The most common expression, like, in Austin, it’s “I used to work at Dell,” but along the South Texas Coast, “I was working at the King Ranch one summer….”
“Yes sir, they make more off the deer lease down there than they do from cattle. Even more from deer than oil.” (Scorpio)
None, absolutely none of the facts were verified by me. I just report what I heard.
“I used to have long hair, almost touched my ears,” and he looked at me, and grinned from under a big handlebar mustache, “liberal, long-hair, Democrat, dope-smoking, hippie freaks from Austin.”
I actually enjoyed the gentle ribbing as there wasn’t that malice edge some Scorpio can bury in comments.
Oh, yes, Scorpio can put a sting in their comments–ostensibly just joking–and I’ll bet that’s something that you learned at your mama’s knee.

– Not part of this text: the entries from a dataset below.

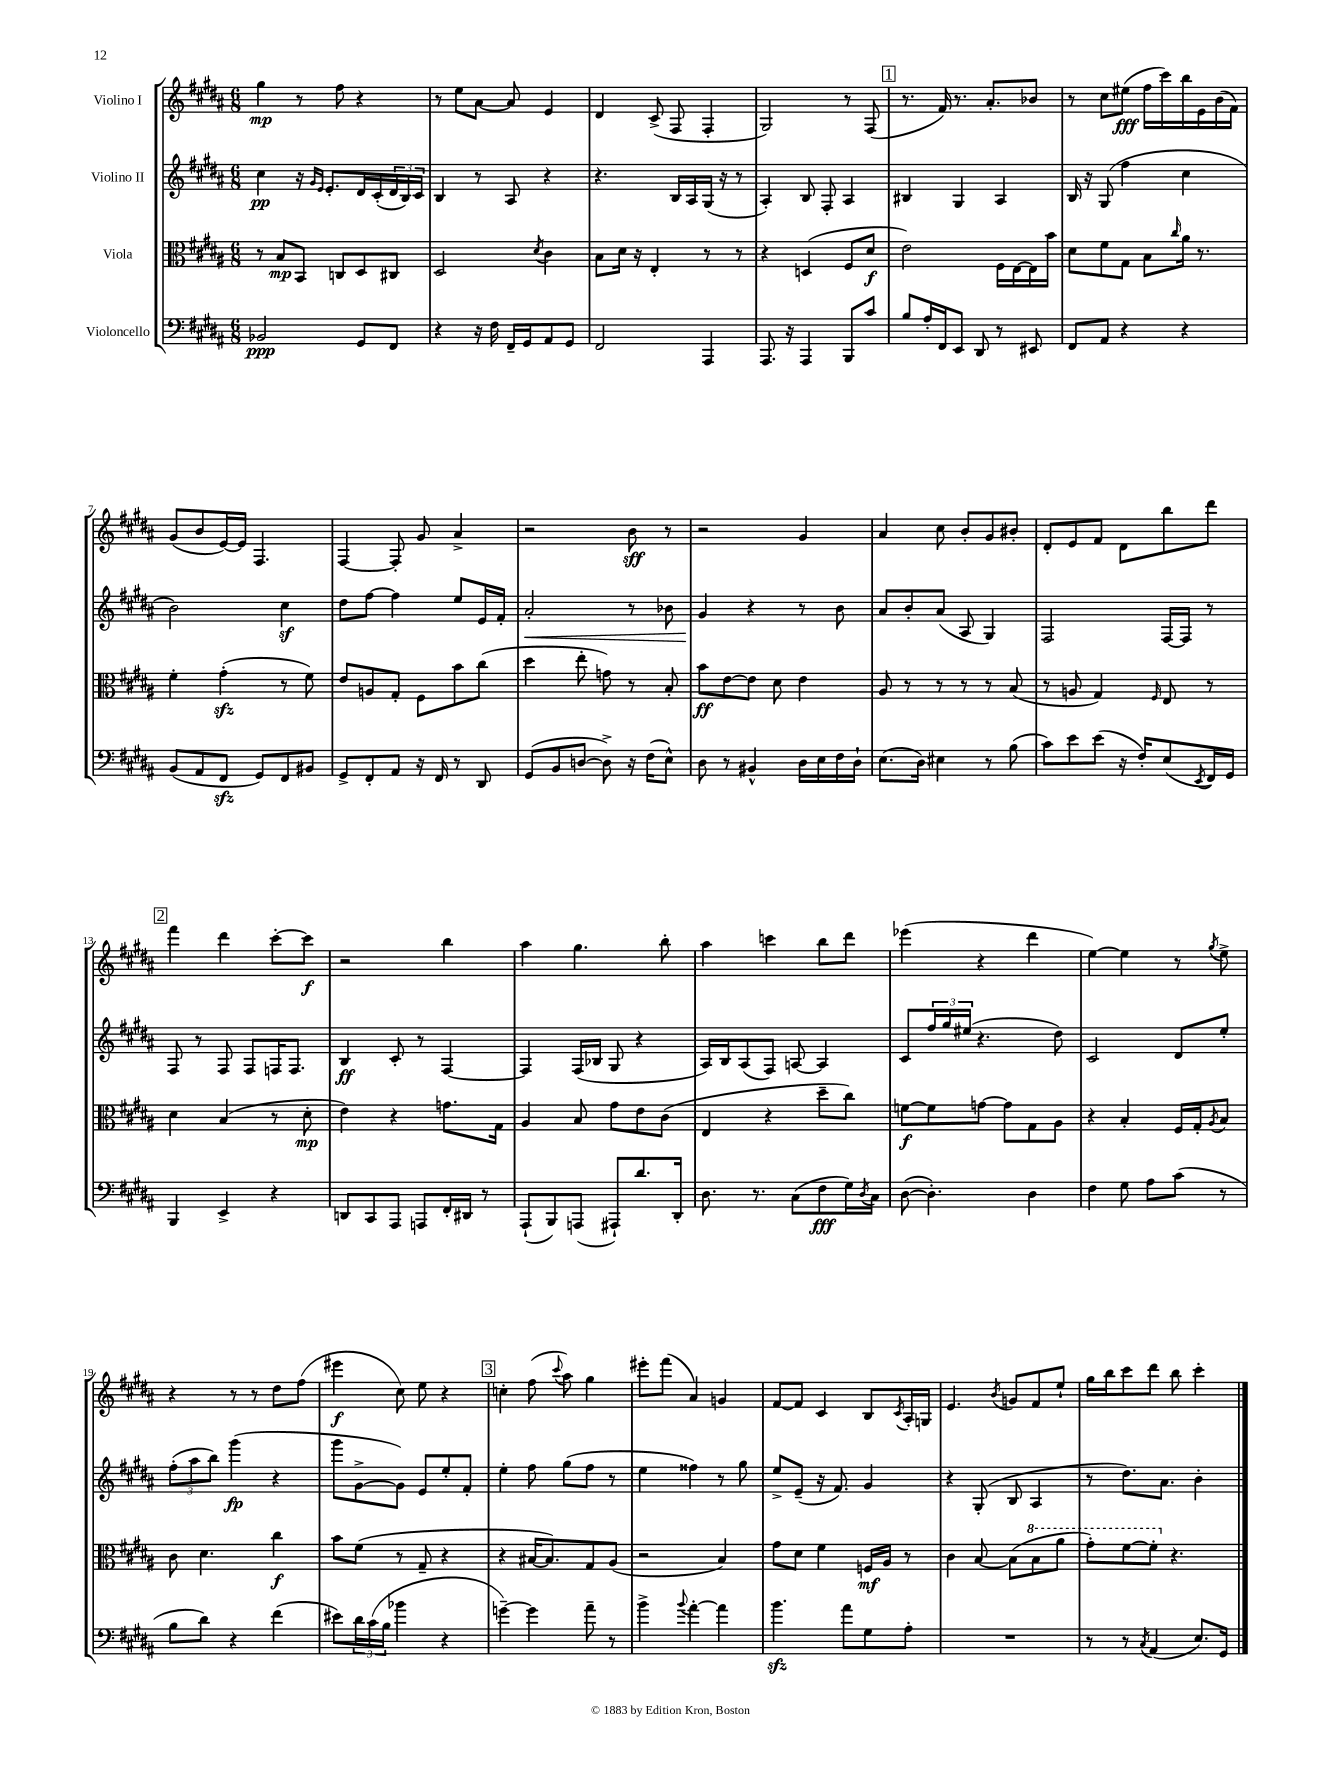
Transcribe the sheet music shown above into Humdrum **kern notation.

**kern	**kern	**kern	**kern
*staff4	*staff3	*staff2	*staff1
*clefF4	*clefC3	*clefG2	*clefG2
*k[f#c#g#d#a#]	*k[f#c#g#d#a#]	*k[f#c#g#d#a#]	*k[f#c#g#d#a#]
*M6/8	*M6/8	*M6/8	*M6/8
2BB-	8r	4cc#	4gg#
.	8B	.	.
.	8BB	16r	8r
.	.	16qqg#	.
.	.	16qqe	.
.	.	8.e'	.
.	8C	.	8ff#
8GG#	8D#	16d#	4r
.	.	(16c#'	.
8FF#	8C#	24d#	.
.	.	24B)	.
.	.	24c#	.
=	=	=	=
4r	2D#	4B	8r
.	.	.	8ee
16r	.	8r	[8a#
16F#	.	.	.
16FF#~	.	8A#	8a#]
16GG#	.	.	.
.	8qd#	.	.
8AA#	4c#	4r	4e
8GG#	.	.	.
=	=	=	=
2FF#	8B	4.r	4d#
.	16d#	.	.
.	16r	.	.
.	4E'	.	(8c#^
.	.	16B	8F#
.	.	16A#	.
4AAA#	8r	(16G#	4F#'
.	.	16r	.
.	8r	8r	.
=	=	=	=
8.AAA#	4r	4A#')	2G#)
16r	.	.	.
4AAA#	(4D	8B	.
.	.	8F#'	.
8BBB	8F#	4A#	8r
8c#	8d#	.	(8F#
=	=	=	=
8B	2e)	4B#	8.r
16A#'	.	.	.
16FF#	.	.	16f#)
8EE	.	4G#	8.r
8DD#	.	.	.
.	.	.	8.a#'
8r	16F#	4A#	.
.	[16E	.	.
8EE#	16E]	.	8b-
.	16b	.	.
=	=	=	=
8FF#	8d#	16B	8r
.	.	16r	.
8AA#	8f#	(8G#	8cc#
4r	8G#	4ff#	(8ee#
.	8B	.	16ff#
.	.	.	16ccc#)
.	16qqcc#	.	.
4r	16a#	4cc#	16bb
.	8.r	.	16e
.	.	.	(16b
.	.	.	16f#)
=	=	=	=
(8BB	4f#'	2b)	(8g#
8AA#	.	.	8b
8FF#	(4g#'	.	[16e)
.	.	.	16e]
8GG#)	.	.	4.F#
8FF#	8r	4cc#	.
8BB#	8f#)	.	.
=	=	=	=
8GG#^	8e	8dd#	[4F#
8FF#'	8A	[8ff#	.
8AA#	8G#'	4ff#]	8F#']
16r	8F#	.	8g#
16FF#	.	.	.
8r	8b	8ee	4a#^
8DD#	(8cc#	16e	.
.	.	16f#'	.
=	=	=	=
(8GG#	4dd#	2a#'	2r
8BB	.	.	.
[8D	8ee'	.	.
8D^])	8g)	.	.
16r	8r	8r	8b
(16F#	.	.	.
8E^^)	8B'	8b-	8r
=	=	=	=
8D#	8b	4g#	2r
8r	[8e	.	.
4BB#^^	8e]	4r	.
.	8d#	.	.
16D#	4e	8r	4g#
16E	.	.	.
16F#	.	8b	.
16D#`	.	.	.
=	=	=	=
(8.E	8A#	8a#	4a#
.	8r	8b'	.
16D#)	.	.	.
4E#	8r	(8a#	8cc#
.	8r	8A#	8b'
8r	8r	4G#)	8g#
(8B	(8B	.	8b#'
=	=	=	=
8c#)	8r	2F#	8d#'
8e	8A	.	8e
(8e	4G#)	.	8f#
16r	.	.	8d#
16F#')	.	.	.
.	16qqF#	.	.
(8E	8E	[16F#	8bb
.	.	16F#]	.
8qEE	.	.	.
16FF#)	8r	8r	8ddd#
16GG#	.	.	.
=	=	=	=
4BBB	4d#	8F#	4fff#
.	.	8r	.
4EE^	(4B	8F#	4ddd#
.	.	8F#	.
4r	8r	16F	[8ccc#'
.	.	8.F	.
.	8d#'	.	8ccc#]
=	=	=	=
8DD	4e)	4B	2r
8CC#	.	.	.
8AAA#	4r	8c#'	.
8AAA	.	8r	.
16FF#'	8.g	[4F#	4bb
16DD#	.	.	.
8r	.	.	.
.	16G#	.	.
=	=	=	=
(8AAA#`	4A#	4F#]	4aa#
8BBB)	.	.	.
(8AAA	8B	(16F#	4.gg#
.	.	16B-	.
8AAA#`)	8g#	8G#	.
8.d#	8e	4r	.
.	(8c#	.	8bb'
16DD#'	.	.	.
=	=	=	=
8.D#	4E	16A#)	4aa#
.	.	16B	.
.	.	(8A#	.
8.r	.	.	.
.	4r	8F#)	4ccc
(8C#	.	[8A	.
8F#	8dd#~	4A]	8bb
16G#)	8cc#)	.	8ddd#
8qD#	.	.	.
16C#	.	.	.
=	=	=	=
([8D#	[8f	8c#	(4eee-
4.D#'])	8f]	24ff#	.
.	.	24gg#	.
.	.	(24ee#	.
.	[8g	4.r	4r
.	8g]	.	.
4D#	8G#	.	4ddd#
.	8A#	8dd#)	.
=	=	=	=
4F#	4r	2c#	[4ee)
8G#	4B'	.	4ee]
8A#	.	.	.
(8c#	16F#	8d#	8r
.	16G#'	.	.
.	8qA#	.	8qgg#
8r	8B	8ee'	8ee^
=	=	=	=
8B	8c#	(12ff#'	4r
.	.	12aa#	.
8d#)	4.d#	.	.
.	.	12bb)	.
4r	.	(4ggg#	8r
.	.	.	8r
(4f#	4cc#	4r	8dd#
.	.	.	(8ff#
=	=	=	=
8e#)	8b	8ggg#	4eee#
24d#	(8f#	[8g#^	.
(24c#	.	.	.
24B	.	.	.
4b-	8r	8g#])	8cc#)
.	8G#~	8e	8ee
4r	4r	8ee'	4r
.	.	8f#'	.
=	=	=	=
[4g~)	4r	4ee'	4cc'
4g]	[16B#	8ff#	(8ff#
.	8.B#])	.	.
.	.	.	8qqccc#
.	.	(8gg#	8aa#)
8a#~	8G#	8ff#	4gg#
8r	(8A#	8r	.
=	=	=	=
4b^	2r	4ee	8eee#'
.	.	.	(8fff#
8qqb	.	.	.
[4a#'	.	4ff##)	4a#)
4a#]	4B)	8r	4g
.	.	8gg#	.
=	=	=	=
4.b	8g#	8ee^	[8f#
.	8d#	(8e~	8f#]
.	4f#	16r	4c#
.	.	8.f#)	.
8a#	.	.	.
8G#	16F	4g#	8B
.	16A#	.	.
.	.	.	8qc#
8A#'	8r	.	16A#'
.	.	.	16G
=	=	=	=
2.r	4c#	4r	4.e
.	[8B	(8G#'	.
.	.	.	8qb
.	(8B]	8B	8g
.	8b	4A#	8f#
.	8aa#	.	8ee`
=	=	=	=
8r	8gg#')	8r	16gg#
.	.	.	16bb
8r	[8ff#	8.dd#)	8ccc#
8qC#	.	.	.
(4AA#	8ff#']	.	8ddd#
.	.	8.a#	.
.	4.r	.	8bb
8.E)	.	4b'	4ccc#'
16GG#	.	.	.
==	==	==	==
*-	*-	*-	*-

The “fish love” picture is one of my faves. Thinking of making it my desktop background (aka wallpaper).
Synchronicity alert: my recent bidness trip to Victoria prompted me to look on down the map to see where 87 ended, and I hear (now confirmed, by you) that POC (& Lavaca to a lesser extent) is probably the last place extant in Texas to be an old fat guy who just wants to drink beer and fish a little and scrounge around, maybe smoke a brisket, have sandwiches for sale, or whole yardbirds.
Wonder how long it’ll last? Long’s I don’t outlast it, we’re good.
Scott: I gots people for you. Bubba got a place there, and the other Bubba got boat. Don’t get no better than that.
Sarah: enjoy! It was an Alex highpoint.